Excelentes esclarecimentos da Renata, nos comentários abaixo. Vejam lá!

3 Comentários
  • Renata D´Elia
    Postado às 00:10h, 03 fevereiro Responder

    Caro Wellington,

    Te aviso quando sair o livro, não demorará muito mais que alguns meses! Verei Piva novamente semana que vem. Está lendo e escrevendo lá na caminha dele… vamos ver o que está preparando para nós!

    Manteremos contato!

    beijos!

  • Renata D´Elia
    Postado às 20:02h, 02 fevereiro Responder

    Caro Wellington,

    Sou biógrafa do Piva, em livro-reportagem sobre ele, Willer, Antonio Fernando de Franceschi e Roberto Bicelli, que deve sair esse semestre pela Azougue Editorial.

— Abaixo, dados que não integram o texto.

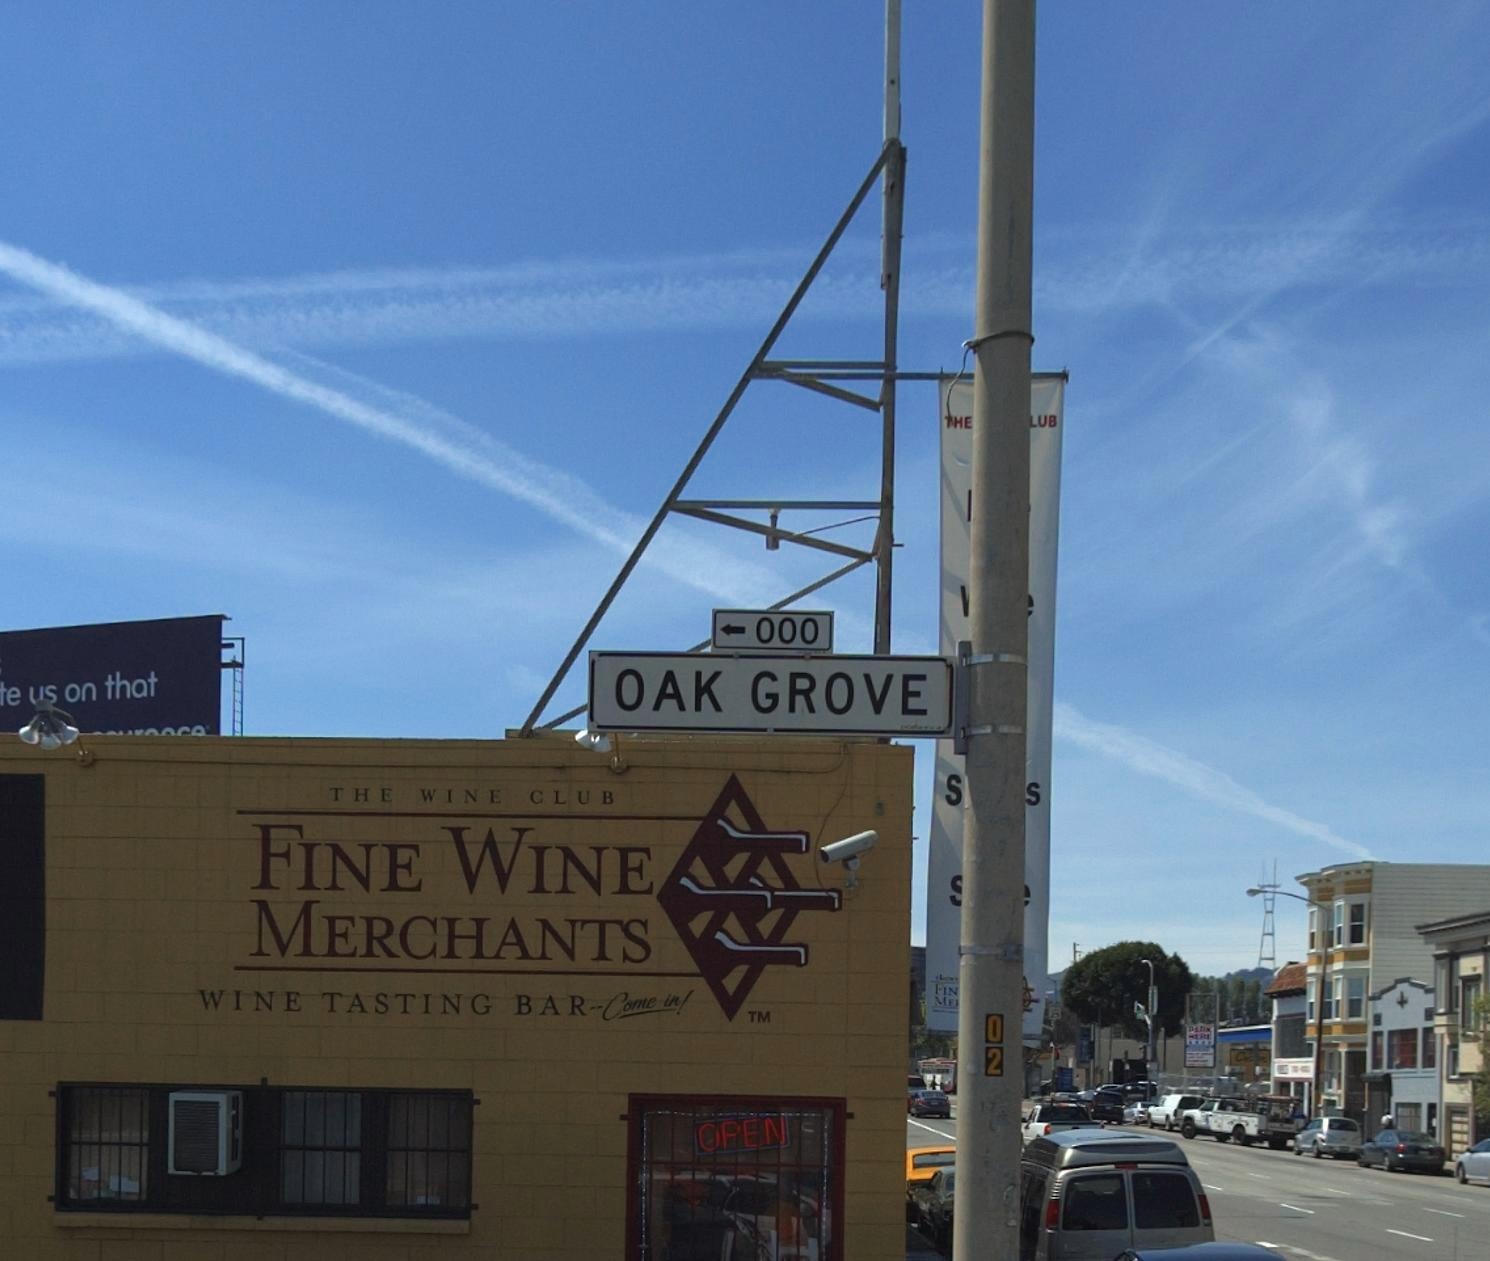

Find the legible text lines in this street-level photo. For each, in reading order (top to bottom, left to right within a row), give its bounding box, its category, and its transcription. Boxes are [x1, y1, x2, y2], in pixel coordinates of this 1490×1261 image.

[942, 414, 973, 430] None: THE
[1029, 413, 1058, 428] None: LUB
[718, 617, 818, 644] StreetNumberRange: <-000
[6, 669, 159, 707] None: e us on that
[614, 667, 933, 719] StreetName: OAK GROVE
[327, 786, 616, 805] BusinessName: THE WINE CLUB
[942, 769, 963, 808] None: S
[1022, 780, 1041, 806] None: S
[245, 819, 658, 897] BusinessName: FINE WINE
[247, 896, 655, 963] BusinessName: MERCHANTS
[198, 987, 587, 1018] BusinessName: WINE TASTING BAR
[588, 986, 698, 1025] None: --Come in!
[746, 1009, 772, 1024] None: TM
[985, 1013, 1004, 1076] None: 02
[697, 1112, 788, 1152] None: OPEN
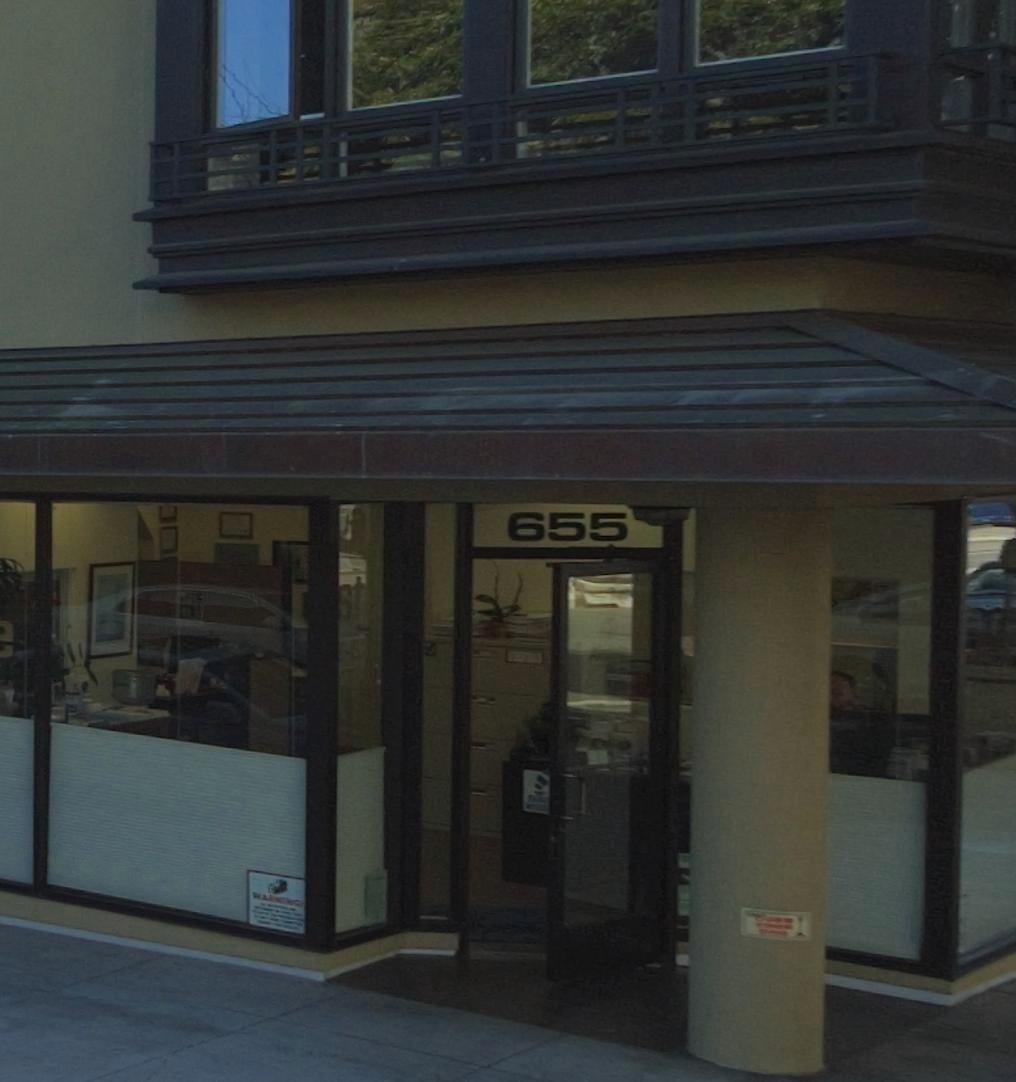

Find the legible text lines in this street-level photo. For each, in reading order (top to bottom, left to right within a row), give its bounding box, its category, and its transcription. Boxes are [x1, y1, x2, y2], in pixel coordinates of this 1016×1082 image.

    Muito pertinentes suas colocações neste texto.

    Gostaria de ressaltar que várias hipérboles e imprecisões foram cometidas na última semana com a proliferação de mensagens sobre o estado de saúde e as condições “precárias” de Roberto Piva no HC de SP. Por isso, publiquei 3 posts esclarecedores em meu blog, antes e depois de visitar o poeta no hospital: http://www.magiconsundays.blogspot.com/ Espero que sirva aos que estão realmente preocupados com a saúde de Piva e não com militâncias “político-literárias” um tanto quanto controversas.

    Abraços!

    • Wellington de Melo
      Postado às 22:03h, 02 fevereiro

      Renata,
      Ótimo ouvir essas notícias. Louco para que saia seu livro sobre Piva! Fiquei muito feliz com seu terno acompanhamento dele e em saber que as coisas vão caminhando com nosso poeta. Beijos e obrigado pelas notícias!